To illuminate, explain,and flame war ;) about design decisions that struck a compromise that seemed unwise.

To correct any prejudices of mine that are wrong. ( the ones that are correct can stay. I'm prejudiced about carrying liquid Fluorine in a pocket. I think I'll keep that one )

To inform future designs of the costs & payoffs of compromises from the past & present.

I do NOT intend to pick on any person or company. If Brand X gets multiple mentions, it's because of my familiarity, or lack thereof, with a subject. I might mention a popular design instead of an obscure one to make it more universally interesting.

I'd rather get it right than win an argument. There will be much subjective judgement involved. Why you or I make those judgements is one of the key questions.

Multiple categories. "That got fixed" "Is that why they are out of business?" and "They STILL do that?" & "That's an easy one" for suggestions... There will be mixes.

................

In the "that got fixed" range, the Zenith CH-701 has a transition at the top of the windshield that pretty much acts as a spoiler for flow over the top of the fuselage. The CH-750 seems to have fixed that.

Early Lancairs seem to be under winged, and under tailed. Ditto Glasairs.

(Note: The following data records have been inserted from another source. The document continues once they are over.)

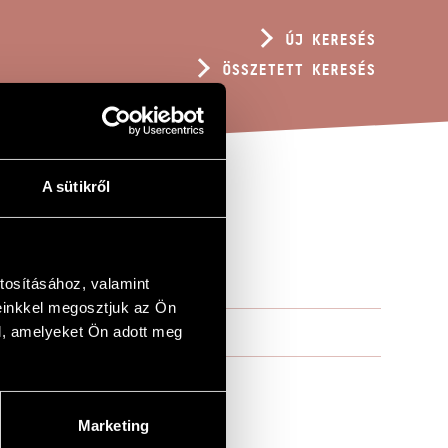
ÚJ KERESÉS
ÖSSZETETT KERESÉS
A sütikről
tosításához, valamint
einkkel megosztjuk az Ön
l, amelyeket Ön adott meg
Marketing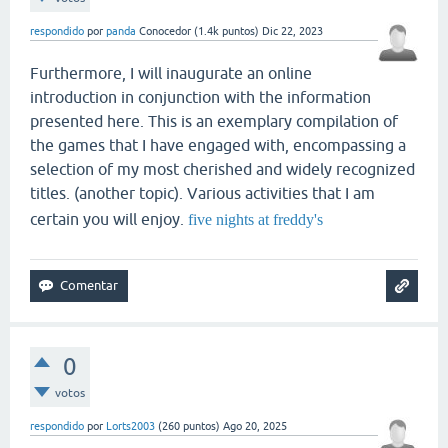
respondido
por
panda
Conocedor
(
1.4k
puntos)
Dic 22, 2023
Furthermore, I will inaugurate an online
introduction in conjunction with the information
presented here. This is an exemplary compilation of
the games that I have engaged with, encompassing a
selection of my most cherished and widely recognized
titles. (another topic). Various activities that I am
certain you will enjoy.
five nights at freddy's
0
votos
respondido
por
Lorts2003
(
260
puntos)
Ago 20, 2025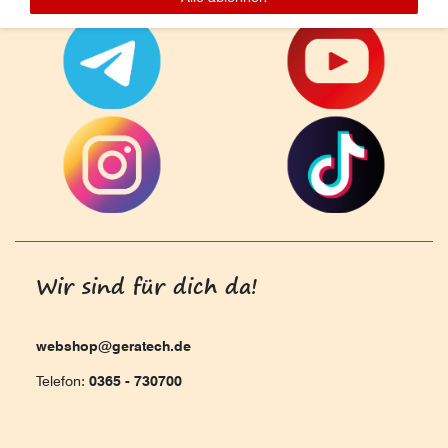
Wir sind für dich da!
webshop@geratech.de
Telefon:
0365 - 730700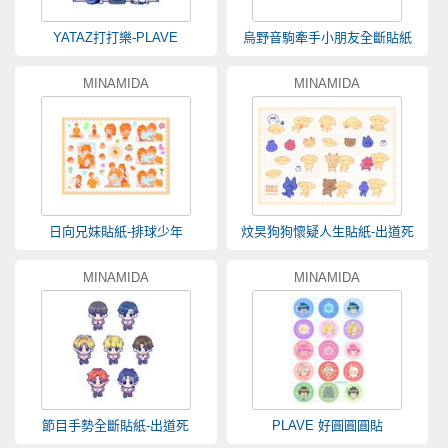
YATAZ打打樂-PLAVE
烏野音駒牽手小朋友全斷貼紙
MINAMIDA
MINAMIDA
日向兄妹貼紙-排球少年
炆旲狗狗懷疑人生貼紙-出道死
MINAMIDA
MINAMIDA
節目手勢全斷貼紙-出道死
PLAVE 好圓圓圓貼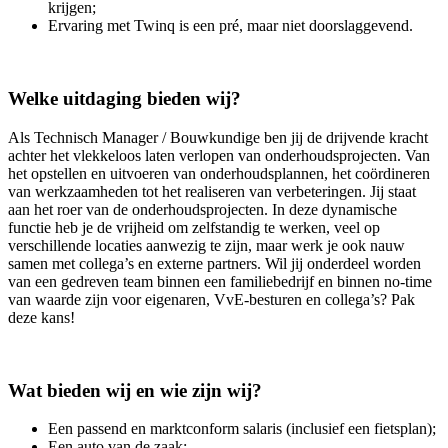
krijgen;
Ervaring met Twinq is een pré, maar niet doorslaggevend.
Welke uitdaging bieden wij?
Als Technisch Manager / Bouwkundige ben jij de drijvende kracht
achter het vlekkeloos laten verlopen van onderhoudsprojecten. Van
het opstellen en uitvoeren van onderhoudsplannen, het coördineren
van werkzaamheden tot het realiseren van verbeteringen. Jij staat
aan het roer van de onderhoudsprojecten. In deze dynamische
functie heb je de vrijheid om zelfstandig te werken, veel op
verschillende locaties aanwezig te zijn, maar werk je ook nauw
samen met collega’s en externe partners. Wil jij onderdeel worden
van een gedreven team binnen een familiebedrijf en binnen no-time
van waarde zijn voor eigenaren, VvE-besturen en collega’s? Pak
deze kans!
Wat bieden wij en wie zijn wij?
Een passend en marktconform salaris (inclusief een fietsplan);
Een auto van de zaak;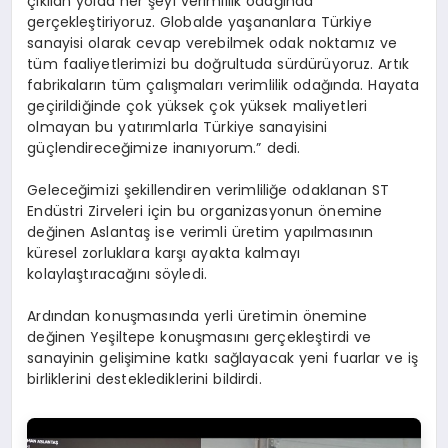
çıkılan yolda her şeyi verimlilik odağında
gerçekleştiriyoruz. Globalde yaşananlara Türkiye
sanayisi olarak cevap verebilmek odak noktamız ve
tüm faaliyetlerimizi bu doğrultuda sürdürüyoruz. Artık
fabrikaların tüm çalışmaları verimlilik odağında. Hayata
geçirildiğinde çok yüksek çok yüksek maliyetleri
olmayan bu yatırımlarla Türkiye sanayisini
güçlendireceğimize inanıyorum.” dedi.
Geleceğimizi şekillendiren verimliliğe odaklanan ST
Endüstri Zirveleri için bu organizasyonun önemine
değinen Aslantaş ise verimli üretim yapılmasının
küresel zorluklara karşı ayakta kalmayı
kolaylaştıracağını söyledi.
Ardından konuşmasında yerli üretimin önemine
değinen Yeşiltepe konuşmasını gerçekleştirdi ve
sanayinin gelişimine katkı sağlayacak yeni fuarlar ve iş
birliklerini desteklediklerini bildirdi.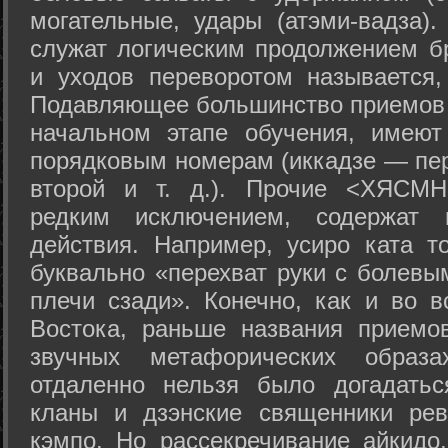
могательные, удары (атэми-вадза).
служат логическим продолжением бр
и уходов переворотом называется,
Подавляющее большинство приемов 
начальном этапе обучения, имеют
порядковым номерам (иккадзе — пер
второй и т. д.). Прочие <ХЯСМН
редким исключением, содержат 
действия. Например, усиро ката то
буквально «перехват руки с болевы
плечи сзади». Конечно, как и во в
Востока, раньше названия прием
звучных метафорических образ
отдаленно нельзя было догадатьс
кланы и дзэнские священники рев
кэмпо. Но рассекречивание айкидо,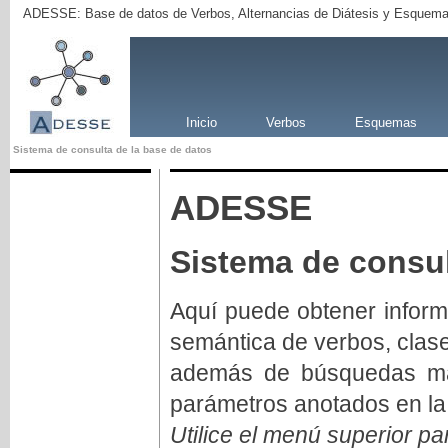
ADESSE: Base de datos de Verbos, Alternancias de Diátesis y Esquema
Inicio
Verbos
Esquemas
Sistema de consulta de la base de datos
ADESSE
Sistema de consul
Aquí puede obtener inform
semántica de verbos, clas
además de búsquedas má
parámetros anotados en la
Utilice el menú superior pa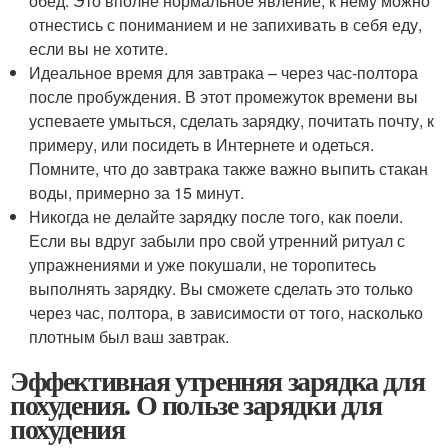
обед. Это вполне нормальное явление, к нему можно
отнестись с пониманием и не запихивать в себя еду,
если вы не хотите.
Идеальное время для завтрака – через час-полтора
после пробуждения. В этот промежуток времени вы
успеваете умыться, сделать зарядку, почитать почту, к
примеру, или посидеть в Интернете и одеться.
Помните, что до завтрака также важно выпить стакан
воды, примерно за 15 минут.
Никогда не делайте зарядку после того, как поели.
Если вы вдруг забыли про свой утренний ритуал с
упражнениями и уже покушали, не торопитесь
выполнять зарядку. Вы сможете сделать это только
через час, полтора, в зависимости от того, насколько
плотным был ваш завтрак.
Эффективная утренняя зарядка для
похудения. О пользе зарядки для
похудения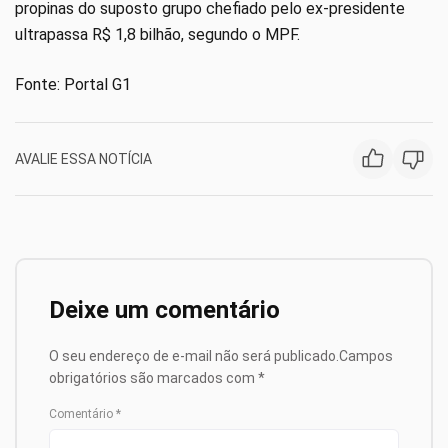
propinas do suposto grupo chefiado pelo ex-presidente
ultrapassa R$ 1,8 bilhão, segundo o MPF.
Fonte: Portal G1
AVALIE ESSA NOTÍCIA
Deixe um comentário
O seu endereço de e-mail não será publicado.
Campos
obrigatórios são marcados com
*
Comentário
*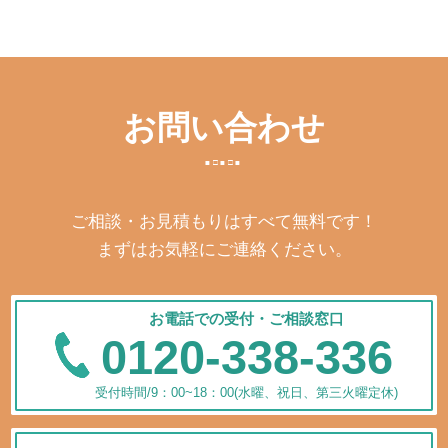
お問い合わせ
ご相談・お見積もりはすべて無料です！
まずはお気軽にご連絡ください。
お電話での受付・ご相談窓口
0120-338-336
受付時間/9：00~18：00(水曜、祝日、第三火曜定休)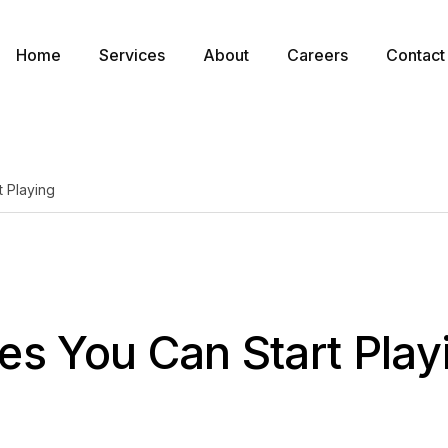
Home
Services
About
Careers
Contact
 Playing
s You Can Start Play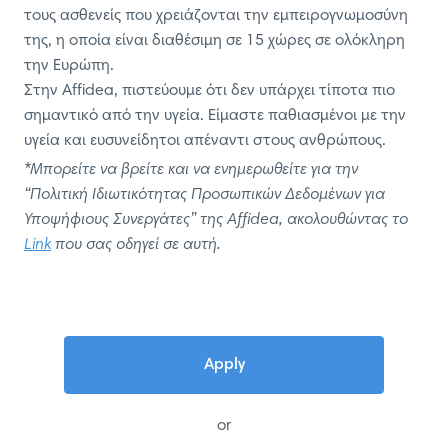
τους ασθενείς που χρειάζονται την εμπειρογνωμοσύνη
της, η οποία είναι διαθέσιμη σε 15 χώρες σε ολόκληρη
την Ευρώπη.
Στην Affidea, πιστεύουμε ότι δεν υπάρχει τίποτα πιο
σημαντικό από την υγεία. Είμαστε παθιασμένοι με την
υγεία και ευσυνείδητοι απέναντι στους ανθρώπους.
*Μπορείτε να βρείτε και να ενημερωθείτε για την
“Πολιτική Ιδιωτικότητας Προσωπικών Δεδομένων για
Υποψήφιους Συνεργάτες” της Affidea, ακολουθώντας τo
Link
που σας οδηγεί σε αυτή.
Apply
or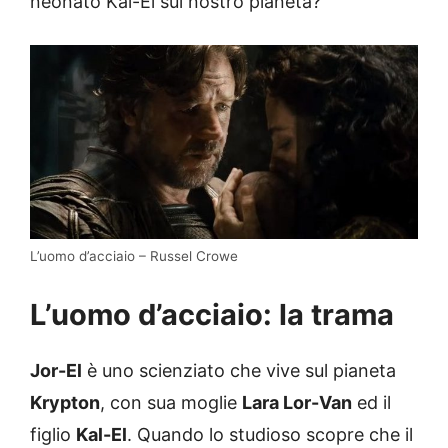
neonato Kal-El sul nostro pianeta?
L’uomo d’acciaio – Russel Crowe
L’uomo d’acciaio: la trama
Jor-El
è uno scienziato che vive sul pianeta
Krypton
, con sua moglie
Lara Lor-Van
ed il
figlio
Kal-El
. Quando lo studioso scopre che il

In both cases later model corrected the flaw, and most of the blame for problems seems to rest with builders making them far too heavy. 8 way power Porche seats and full space shuttle steam era instrumentation in a Lancair 235, for example.

In the "??" category, the Sonex line which seems to start the tapering of the fuselage about at the flap hinge.
This seems to violate one of the basic drag reduction principles, and I don't remember seeing a fillet there in pictures??